R² score: 0.9988414645195007


# Conclusion

Step 1: we started with a baseline Linear Regression model and achieved an R² score of **0.9522**.  

Step 2: By experimenting with multiple algorithms — including Ridge, Lasso, Random Forest, MLP, and TabPFN —  
we significantly improved model performance. The best result came from **TabPFN**,  
reaching an impressive R² score of **0.999**.

This shows how testing diverse models can greatly improve predictive accuracy in regression tasks.

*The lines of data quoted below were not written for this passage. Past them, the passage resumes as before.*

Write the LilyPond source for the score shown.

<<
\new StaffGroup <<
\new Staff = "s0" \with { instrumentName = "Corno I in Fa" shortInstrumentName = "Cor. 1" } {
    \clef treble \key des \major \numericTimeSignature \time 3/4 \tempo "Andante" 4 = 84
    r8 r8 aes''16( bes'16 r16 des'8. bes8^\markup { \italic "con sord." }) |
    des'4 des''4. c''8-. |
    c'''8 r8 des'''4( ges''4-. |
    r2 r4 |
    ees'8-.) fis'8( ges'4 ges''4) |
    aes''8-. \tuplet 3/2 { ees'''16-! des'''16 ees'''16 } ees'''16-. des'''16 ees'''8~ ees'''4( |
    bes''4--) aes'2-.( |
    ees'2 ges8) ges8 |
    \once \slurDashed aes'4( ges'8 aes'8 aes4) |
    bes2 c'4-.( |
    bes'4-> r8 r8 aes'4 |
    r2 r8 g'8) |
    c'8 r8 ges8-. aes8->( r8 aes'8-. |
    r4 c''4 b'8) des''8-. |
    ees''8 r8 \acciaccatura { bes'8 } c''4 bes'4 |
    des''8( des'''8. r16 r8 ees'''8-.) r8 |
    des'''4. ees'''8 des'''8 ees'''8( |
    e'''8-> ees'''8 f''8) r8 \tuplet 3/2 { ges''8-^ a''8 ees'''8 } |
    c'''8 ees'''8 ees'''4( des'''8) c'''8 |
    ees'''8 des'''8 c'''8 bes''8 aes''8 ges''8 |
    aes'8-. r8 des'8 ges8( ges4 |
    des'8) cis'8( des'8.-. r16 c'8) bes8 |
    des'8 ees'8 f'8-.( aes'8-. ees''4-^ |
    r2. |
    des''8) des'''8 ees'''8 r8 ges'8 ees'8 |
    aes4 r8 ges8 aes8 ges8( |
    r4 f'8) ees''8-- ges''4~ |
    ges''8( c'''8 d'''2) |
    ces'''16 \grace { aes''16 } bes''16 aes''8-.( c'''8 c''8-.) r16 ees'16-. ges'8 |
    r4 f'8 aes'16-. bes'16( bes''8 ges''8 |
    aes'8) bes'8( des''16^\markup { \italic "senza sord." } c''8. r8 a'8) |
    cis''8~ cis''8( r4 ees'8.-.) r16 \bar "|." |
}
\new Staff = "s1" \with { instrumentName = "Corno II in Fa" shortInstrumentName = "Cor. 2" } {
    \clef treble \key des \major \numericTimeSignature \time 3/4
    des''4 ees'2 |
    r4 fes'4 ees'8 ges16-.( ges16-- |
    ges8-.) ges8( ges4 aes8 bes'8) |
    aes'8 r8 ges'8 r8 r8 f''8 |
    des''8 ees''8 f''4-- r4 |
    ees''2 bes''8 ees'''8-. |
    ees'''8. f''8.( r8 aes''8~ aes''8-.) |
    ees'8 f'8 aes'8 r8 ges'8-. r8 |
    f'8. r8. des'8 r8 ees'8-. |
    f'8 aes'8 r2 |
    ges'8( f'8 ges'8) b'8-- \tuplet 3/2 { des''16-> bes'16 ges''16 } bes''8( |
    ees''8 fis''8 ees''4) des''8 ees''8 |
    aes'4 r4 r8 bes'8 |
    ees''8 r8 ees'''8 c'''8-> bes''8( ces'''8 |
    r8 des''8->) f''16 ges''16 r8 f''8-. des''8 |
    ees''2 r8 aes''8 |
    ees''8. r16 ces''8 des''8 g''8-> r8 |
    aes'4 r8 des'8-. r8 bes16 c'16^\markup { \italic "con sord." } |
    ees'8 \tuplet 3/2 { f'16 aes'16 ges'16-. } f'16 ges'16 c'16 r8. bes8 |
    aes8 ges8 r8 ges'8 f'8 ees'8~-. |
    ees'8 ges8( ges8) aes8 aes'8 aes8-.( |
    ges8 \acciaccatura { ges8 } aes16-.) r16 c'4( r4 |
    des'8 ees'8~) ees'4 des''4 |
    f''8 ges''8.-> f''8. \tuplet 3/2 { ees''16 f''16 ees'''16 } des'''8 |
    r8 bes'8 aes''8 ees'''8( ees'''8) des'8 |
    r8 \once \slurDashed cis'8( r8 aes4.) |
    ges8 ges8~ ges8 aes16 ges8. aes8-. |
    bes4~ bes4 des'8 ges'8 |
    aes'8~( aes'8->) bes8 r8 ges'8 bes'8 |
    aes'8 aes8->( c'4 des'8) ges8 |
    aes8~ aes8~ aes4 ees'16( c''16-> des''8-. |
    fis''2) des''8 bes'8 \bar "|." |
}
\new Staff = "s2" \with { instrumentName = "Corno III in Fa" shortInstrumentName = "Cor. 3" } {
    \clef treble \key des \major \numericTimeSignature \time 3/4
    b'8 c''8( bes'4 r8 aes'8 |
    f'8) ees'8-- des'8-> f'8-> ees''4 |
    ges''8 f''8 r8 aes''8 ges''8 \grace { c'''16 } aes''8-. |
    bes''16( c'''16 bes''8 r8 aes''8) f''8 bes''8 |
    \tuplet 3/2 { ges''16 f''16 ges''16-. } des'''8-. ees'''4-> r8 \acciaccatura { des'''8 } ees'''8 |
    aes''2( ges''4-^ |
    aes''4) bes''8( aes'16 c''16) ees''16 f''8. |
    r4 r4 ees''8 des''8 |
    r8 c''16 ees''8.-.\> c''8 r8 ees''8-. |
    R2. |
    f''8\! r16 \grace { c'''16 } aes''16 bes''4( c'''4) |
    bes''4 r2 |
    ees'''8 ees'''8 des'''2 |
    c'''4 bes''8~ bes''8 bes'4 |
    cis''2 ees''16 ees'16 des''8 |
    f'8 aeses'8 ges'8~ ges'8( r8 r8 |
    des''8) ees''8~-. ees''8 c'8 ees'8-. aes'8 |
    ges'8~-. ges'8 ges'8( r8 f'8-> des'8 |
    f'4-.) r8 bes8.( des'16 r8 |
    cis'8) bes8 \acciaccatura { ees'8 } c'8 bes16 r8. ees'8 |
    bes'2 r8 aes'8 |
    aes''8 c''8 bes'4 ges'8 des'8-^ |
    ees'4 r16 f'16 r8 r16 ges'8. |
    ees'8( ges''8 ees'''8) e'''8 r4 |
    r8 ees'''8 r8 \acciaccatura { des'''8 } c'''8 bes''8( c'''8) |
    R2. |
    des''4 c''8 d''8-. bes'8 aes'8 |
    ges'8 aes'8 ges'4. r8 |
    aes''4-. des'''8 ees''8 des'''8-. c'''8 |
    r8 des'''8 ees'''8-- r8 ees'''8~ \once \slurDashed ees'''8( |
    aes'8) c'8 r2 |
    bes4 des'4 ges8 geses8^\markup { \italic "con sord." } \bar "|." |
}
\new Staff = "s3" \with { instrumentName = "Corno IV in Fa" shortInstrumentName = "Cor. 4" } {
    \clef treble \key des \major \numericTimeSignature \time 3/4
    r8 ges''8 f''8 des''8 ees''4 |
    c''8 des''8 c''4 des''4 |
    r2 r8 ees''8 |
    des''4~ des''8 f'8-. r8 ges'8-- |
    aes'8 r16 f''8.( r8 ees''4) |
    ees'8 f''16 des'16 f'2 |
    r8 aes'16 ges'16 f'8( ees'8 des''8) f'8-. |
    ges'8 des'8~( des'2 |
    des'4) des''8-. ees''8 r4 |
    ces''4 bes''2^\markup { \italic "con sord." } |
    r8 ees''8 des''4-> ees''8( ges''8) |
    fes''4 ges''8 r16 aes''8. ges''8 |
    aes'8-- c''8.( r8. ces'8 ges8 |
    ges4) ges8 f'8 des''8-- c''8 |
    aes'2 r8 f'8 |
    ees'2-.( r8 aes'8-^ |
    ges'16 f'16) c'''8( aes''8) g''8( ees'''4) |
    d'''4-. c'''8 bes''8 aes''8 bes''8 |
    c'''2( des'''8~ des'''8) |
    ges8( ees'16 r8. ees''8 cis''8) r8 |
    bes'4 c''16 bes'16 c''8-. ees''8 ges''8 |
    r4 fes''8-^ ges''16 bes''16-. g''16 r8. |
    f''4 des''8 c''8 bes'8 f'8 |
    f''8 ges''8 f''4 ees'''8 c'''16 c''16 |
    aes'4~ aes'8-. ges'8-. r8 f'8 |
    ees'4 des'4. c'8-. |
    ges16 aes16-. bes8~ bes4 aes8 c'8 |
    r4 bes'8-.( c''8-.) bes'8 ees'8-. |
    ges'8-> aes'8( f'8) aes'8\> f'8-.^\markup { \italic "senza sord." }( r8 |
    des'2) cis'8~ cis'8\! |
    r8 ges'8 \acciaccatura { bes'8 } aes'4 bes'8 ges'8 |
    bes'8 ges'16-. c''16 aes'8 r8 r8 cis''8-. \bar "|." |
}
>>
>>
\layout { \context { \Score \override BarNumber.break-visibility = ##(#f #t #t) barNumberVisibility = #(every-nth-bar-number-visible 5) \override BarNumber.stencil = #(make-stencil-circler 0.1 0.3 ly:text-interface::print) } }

# Conclusion: Comparing R² Scores

We started with a simple Linear Regression model that gave an R² score of **0.952**.  
To improve this, we tried various models and optimization strategies:

| Model                         | R² Score |
|------------------------------|----------|
| **Linear Regression**        | 0.952    |
| GridSearch - RandomForest    | 0.951    |
| GridSearch - Ridge           | 0.950    |
| GridSearch - Lasso           | 0.950    |
| GridSearch - DecisionTree    | 0.915    |
| Optuna - Ridge               | 0.951    |
| Optuna - Lasso               | 0.951    |
| Optuna - DecisionTree        | 0.914    |
| Optuna - RandomForest        | 0.940    |
| AutoGluon                    | 0.970    |
| MLP (Neural Network)         | 0.991    |
| **TabPFN Regressor**         | 0.999    |

The **TabPFN Regressor** achieved the best performance with an R² of **0.999**, showing significant improvement over the baseline. 

This highlights the power of modern neural architectures and AutoML tools for regression problems.